# ESERCIZIO A:
Rispondi alle seguenti domande basandoti sul testo del documento.
(i) In quali città si trovano gli Istituti Comprensivi che reclutavano insegnanti con video a figura intera?
(ii) Quale legge include l'autorità discrezionale della figura-vertice dell'autonomia scolastica?
(iii) Quali principi dell'istruzione vengono screditati dai fatti segnalati?
_ _ _ _ _ _ _
La domanda forte, anche provocatoria, nasce dalle recenti notizie di cronaca, ampiamente riportate dai giornali che ne hanno amplificato l’effetto-spettacolo: la “modernità” del dirigente-padrone che sceglie i docenti a cui dare l’incarico triennale e lo fa, anche, con i mezzi più subdoli che il ruolo gli consente.

Dopo gli Istituti Comprensivi di Prato e Pistoia intenti a reclutare insegnanti con video a figura intera, pena l’esclusione, sono stati segnalati diversi abusi a Perugia e nelle Marche nei confronti di lavoratrici-madri; altri, probabilmente, andranno formalizzandosi in questi giorni e concorrono a definire un quadro di libere interpretazioni molto lontano dalla qualità culturale e relazionale di cui la scuola è garante.

La realtà comune non è questa, naturalmente, ma l’autorità discrezionale della figura-vertice dell’autonomia scolastica è parte della legge 107, e l’esercizio che ne deriva si avvale di iniziative individuali sulle quali il MIUR non ha saputo imporre altro che vacue linee-guida.

Dove non sono bastati quasi due anni di mobilitazioni, scioperi, azioni legali e raccolta-firme per il referendum, è arrivato il gossip a farne un fenomeno popolare e, nei risvolti, a svelare i possibili rischi, però soffermandosi più sull’aspetto boccaccesco che su quello della violazione costituzionale.

Aldilà di chi pensa alla scuola come il set di un provino televisivo o detta le regole per l’inquadratura del collegamento-skype, casi isolati che si commentano da sé, il grave della questione è nelle mille tracce quotidiane di colloqui invadenti, ricattatori, in cui anziché il dovuto rispetto alla professionalità dei docenti, che tali già sono, si indaga nelle pieghe personali, intimidendo le reazioni e marcando la piramide della gerarchia.

La questione di genere torna prepotente alla ribalta, come nella più cupa realtà di certi settori del lavoro privato; facce, forme, disponibilità, disimpegno familiare, arrendevolezza, età, diventano corollario ai requisiti richiesti dalla legge per fare l’insegnante, perché come un vero responsabile delle risorse umane, il dirigente si adopera a tracciare il profilo del “suo docente ideale”, con un’autonomia senza precedenti.

I fatti segnalati non raggiungono necessariamente la soglia del reato né sono di per sé illegittimi, ma offendono la persona interessata e, più in generale, il mondo della scuola, perchè screditano i principi di cui è portatrice l’istruzione stessa: l’inclusione, le pari opportunità, il pieno sviluppo dell’individuo, la dimensione sociale.

Lo sterile rapporto a due che si crea nell’esercizio della “scelta” da parte del dirigente, premessa di un percorso di valutazione e non di valorizzazione che invece preclude alla dimensione partecipativa, è quanto di più arretrato si possa immaginare, anche senza la deriva emersa nei tristi fatti di cronaca.
_ _ _ _ _ _ _
# ESERCIZIO B:
Ricopia fedelmente le righe dei dati registrati, dalla riga che contiene "order: Asterales" fino all'ultima riga dei dati, estremi compresi. Lascia fuori dalla risposta le immagini.

# DATI REGISTRATI:
_ _ _ _ _ _ _
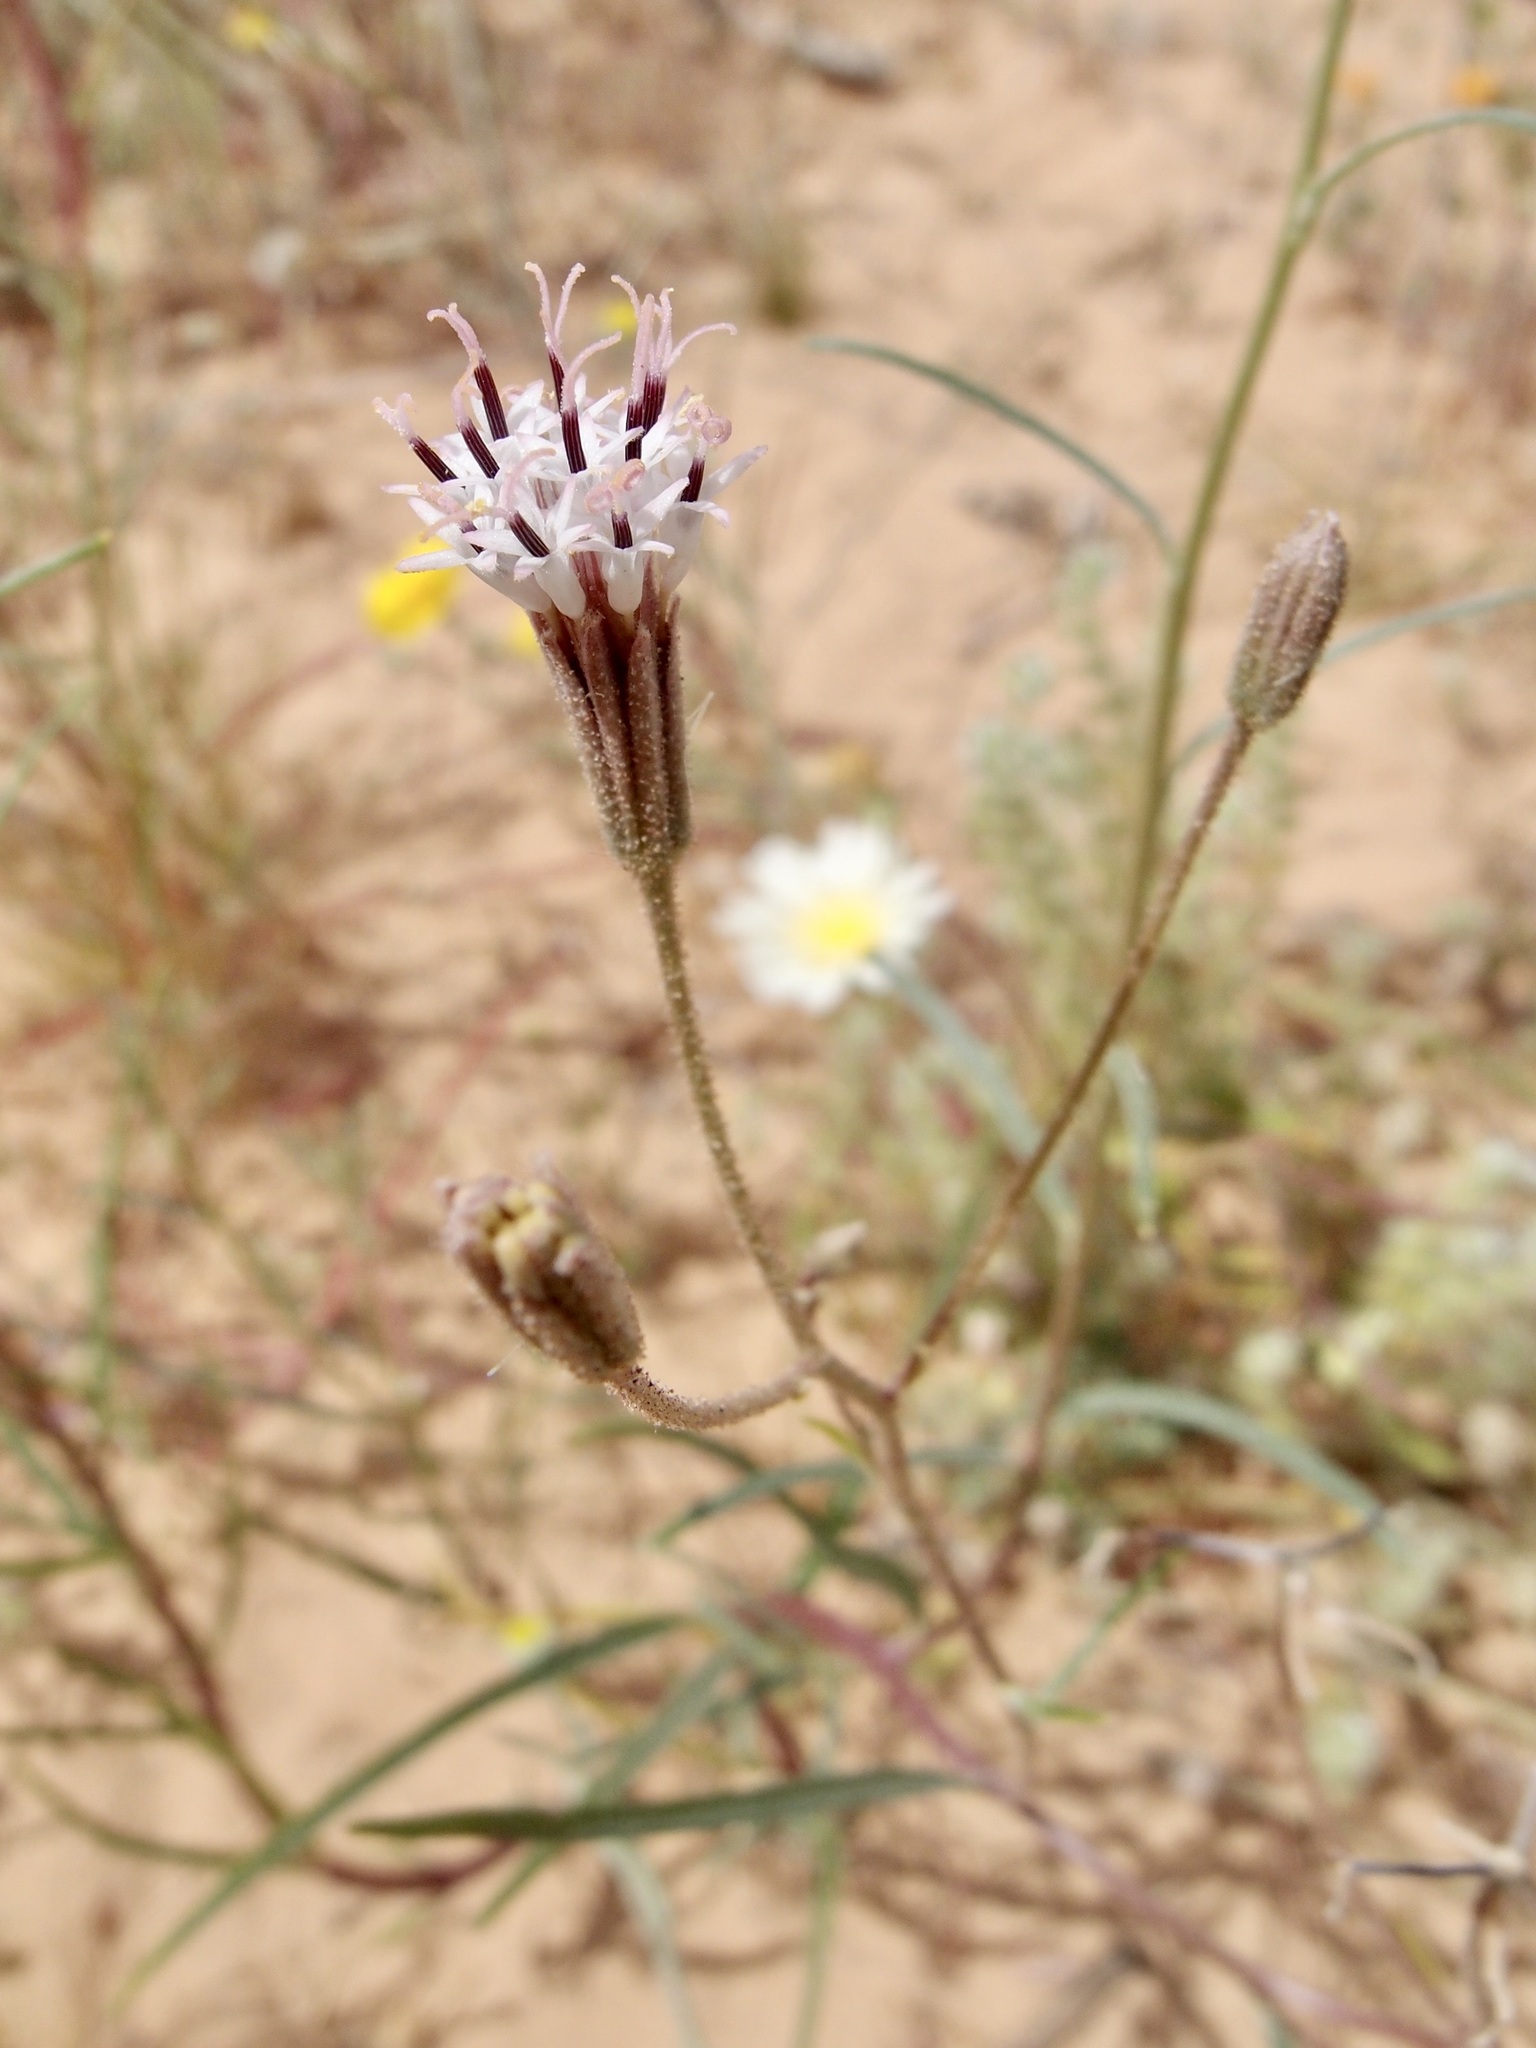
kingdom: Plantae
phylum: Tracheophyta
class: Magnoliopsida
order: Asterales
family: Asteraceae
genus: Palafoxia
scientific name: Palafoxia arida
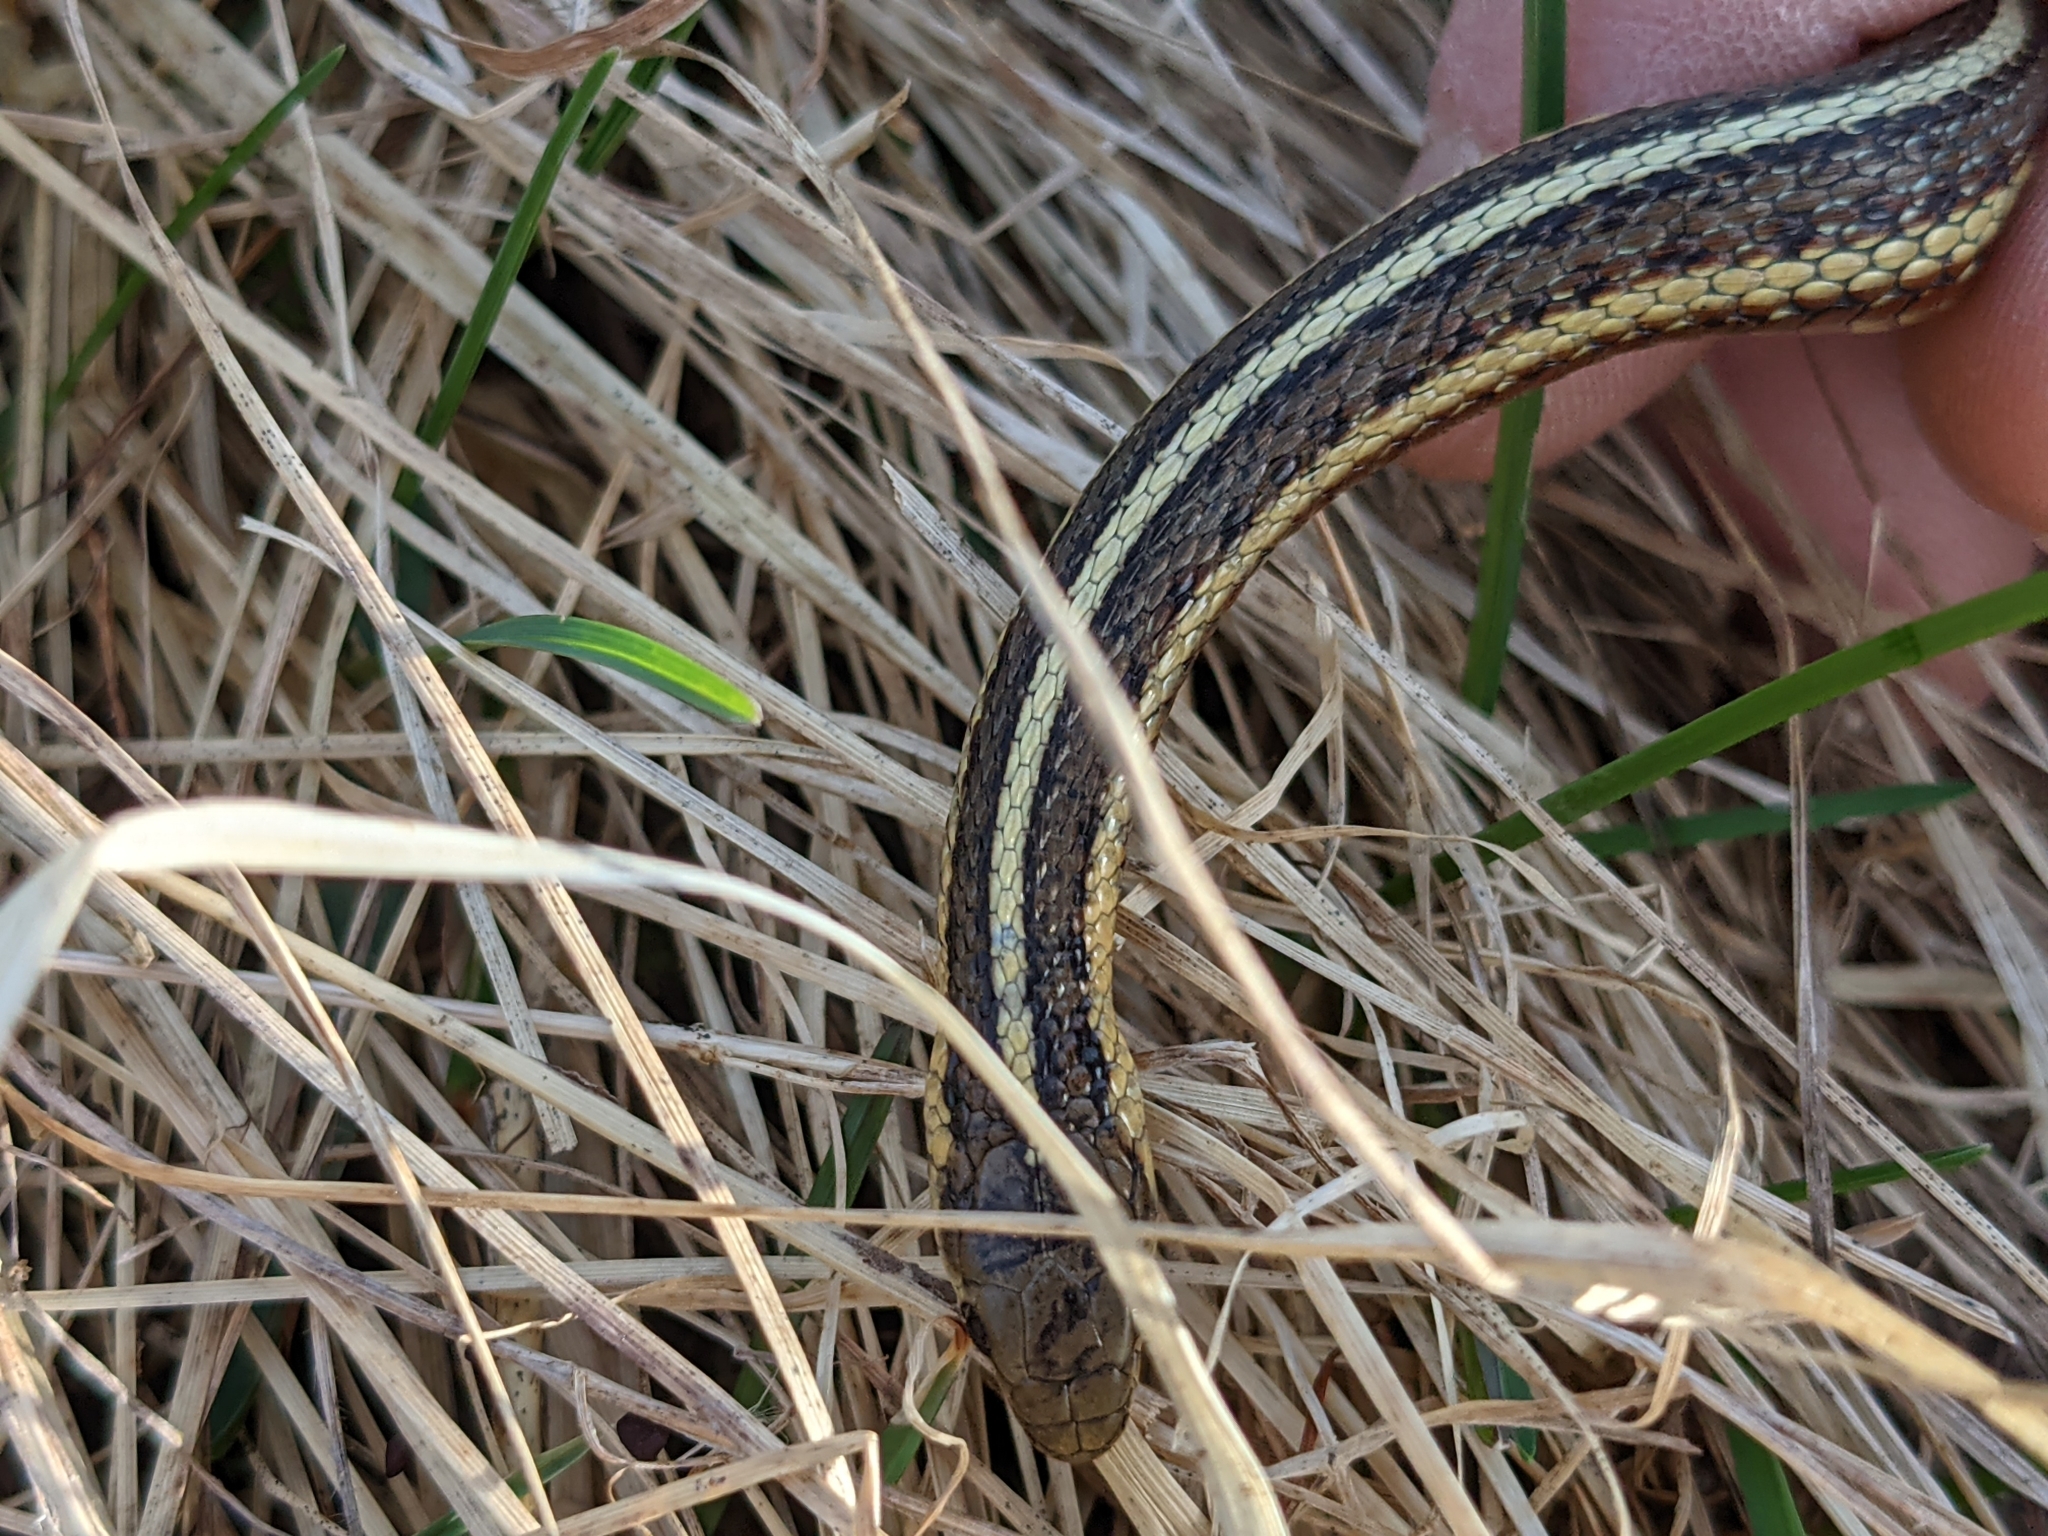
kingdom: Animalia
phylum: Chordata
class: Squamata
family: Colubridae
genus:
_ _ _ _ _ _ _
# RISPOSTA ATTESA A:
(i) Prato e Pistoia.
(ii) La legge 107.
(iii) L'inclusione, le pari opportunità, il pieno sviluppo dell'individuo e la dimensione sociale.

# RISPOSTA ATTESA B:
order: Asterales
family: Asteraceae
genus: Palafoxia
scientific name: Palafoxia arida
kingdom: Animalia
phylum: Chordata
class: Squamata
family: Colubridae
genus:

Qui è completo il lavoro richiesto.